Study the documentation and make yourself familiar with the different commands. Some of them are repeated below.


In [1]:
from nltk.corpus import wordnet as wn

Look up a word using the "wn.synsets()" function. This will give you a list of synsets in which the lookup string is matched with a lemma (synonym).

In [2]:
all_dog_synsets = wn.synsets('dog')
print('Number of synsets with "dog" as a synonym:', len(all_dog_synsets))
print(all_dog_synsets)

Number of synsets with "dog" as a synonym: 8
[Synset('dog.n.01'), Synset('frump.n.01'), Synset('dog.n.03'), Synset('cad.n.01'), Synset('frank.n.02'), Synset('pawl.n.01'), Synset('andiron.n.01'), Synset('chase.v.01')]


Note that the synsets in this list are printed by listing the first synonym only. Also note that we got nouns and verbs.
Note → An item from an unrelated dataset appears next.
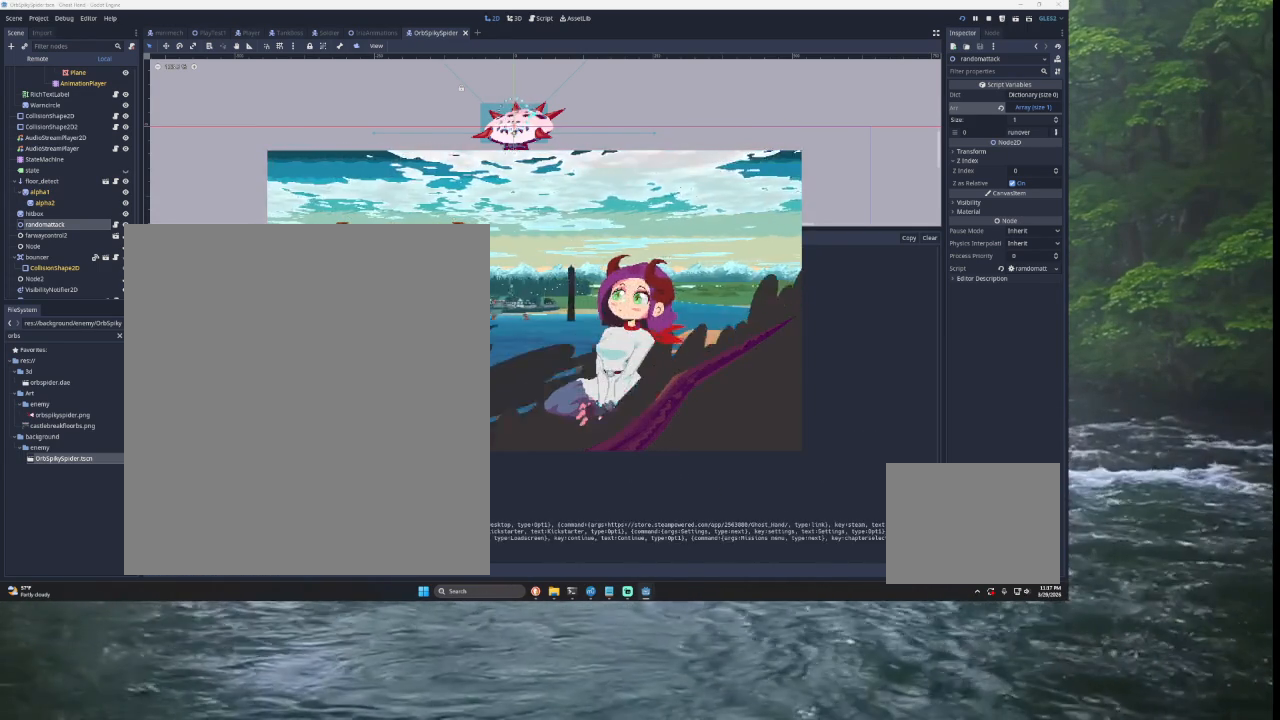
{"buttons": [], "left_stick": "center", "right_stick": "center", "events": [[100, "left_stick", "center"], [233, "left_stick", "up"], [267, "SQUARE", "down"], [333, "left_stick", "center"], [400, "SQUARE", "up"], [400, "left_stick", "down"], [500, "left_stick", "center"]]}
We can iterate over the list to get each synset as an 'object' and next call specific functions for each synset:

In [3]:
for synset in all_dog_synsets:
    print()
    print('The synonyms = ', synset.lemmas())
    print('The definition =', synset.definition())
    print('The full path of hypernyms =', synset.hypernym_paths())
    print('The maximum depth of its hyponymy chain is = ', synset.max_depth())
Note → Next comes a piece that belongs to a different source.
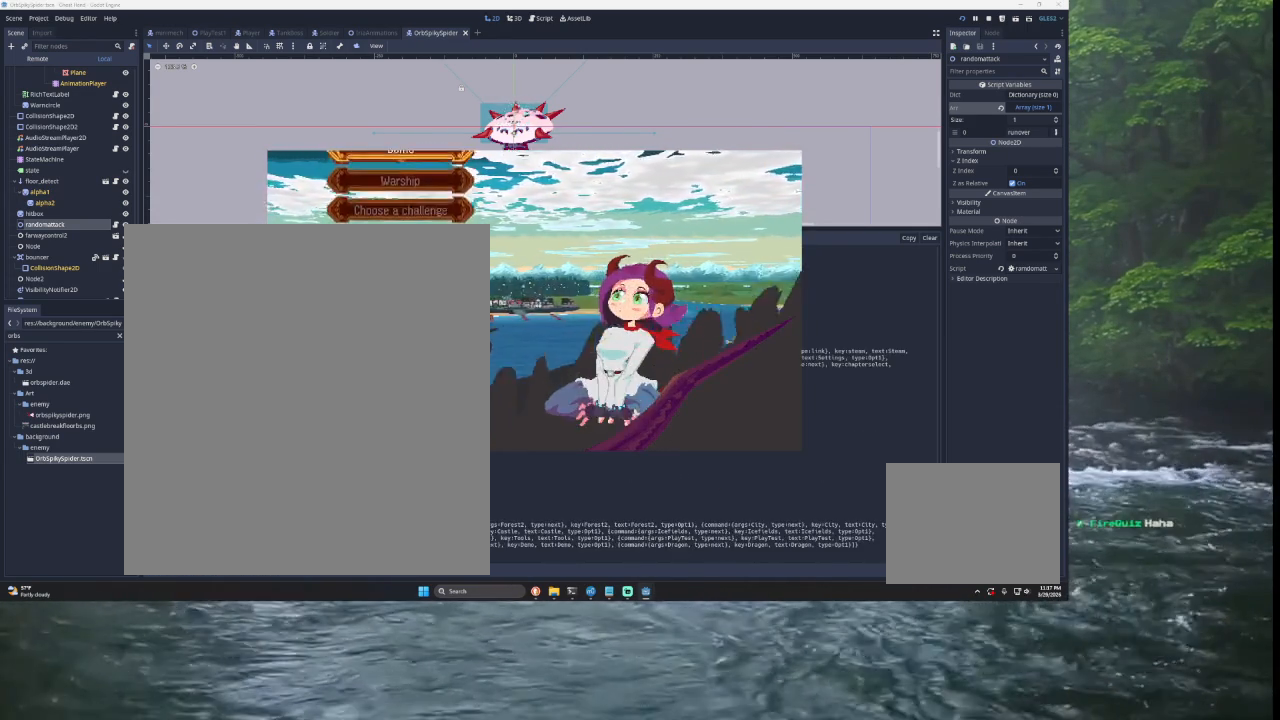
{"buttons": [], "left_stick": "down", "right_stick": "center", "events": [[67, "left_stick", "down"], [200, "left_stick", "center"], [267, "left_stick", "down"]]}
The synonyms =  [Lemma('dog.n.01.dog'), Lemma('dog.n.01.domestic_dog'), Lemma('dog.n.01.Canis_familiaris')]
The definition = a member of the genus Canis (probably descended from the common wolf) that has been domesticated by man since prehistoric times; occurs in many breeds
The full path of hypernyms = [[Synset('entity.n.01'), Synset('physical_entity.n.01'), Synset('object.n.01'), Synset('whole.n.02'), Synset('living_thing.n.01'), Synset('organism.n.01'), Synset('animal.n.01'), Synset('chordate.n.01'), Synset('vertebrate.n.01'), Synset('mammal.n.01'), Synset('placental.n.01'), Synset('carnivore.n.01'), Synset('canine.n.02'), Synset('dog.n.01')], [Synset('entity.n.01'), Synset('physical_entity.n.01'), Synset('object.n.01'), Synset('whole.n.02'), Synset('living_thing.n.01'), Synset('organism.n.01'), Synset('animal.n.01'), Synset('domestic_animal.n.01'), Synset('dog.n.01')]]
The maximum depth of its hyponymy chain is =  13

The synonyms =  [Lemma('frump.n.01.frump'), Lemma('frump.n.01.d

You can also obtain only synsets with a certain part-of-speech.

In [17]:
all_dog_verb_synsets = wn.synsets('dog', 'v')
print(all_dog_verb_synsets)

[Synset('chase.v.01')]


Various functions can be called on synset object and data structure can be obtained. Try some to get a feeling for it.

In [4]:
doggy_synset = all_dog_synsets[0]
print('Part holonyms:',doggy_synset.part_holonyms())
print('Member holonyms:',doggy_synset.member_holonyms())
print('Substance holonyms:',doggy_synset.substance_holonyms())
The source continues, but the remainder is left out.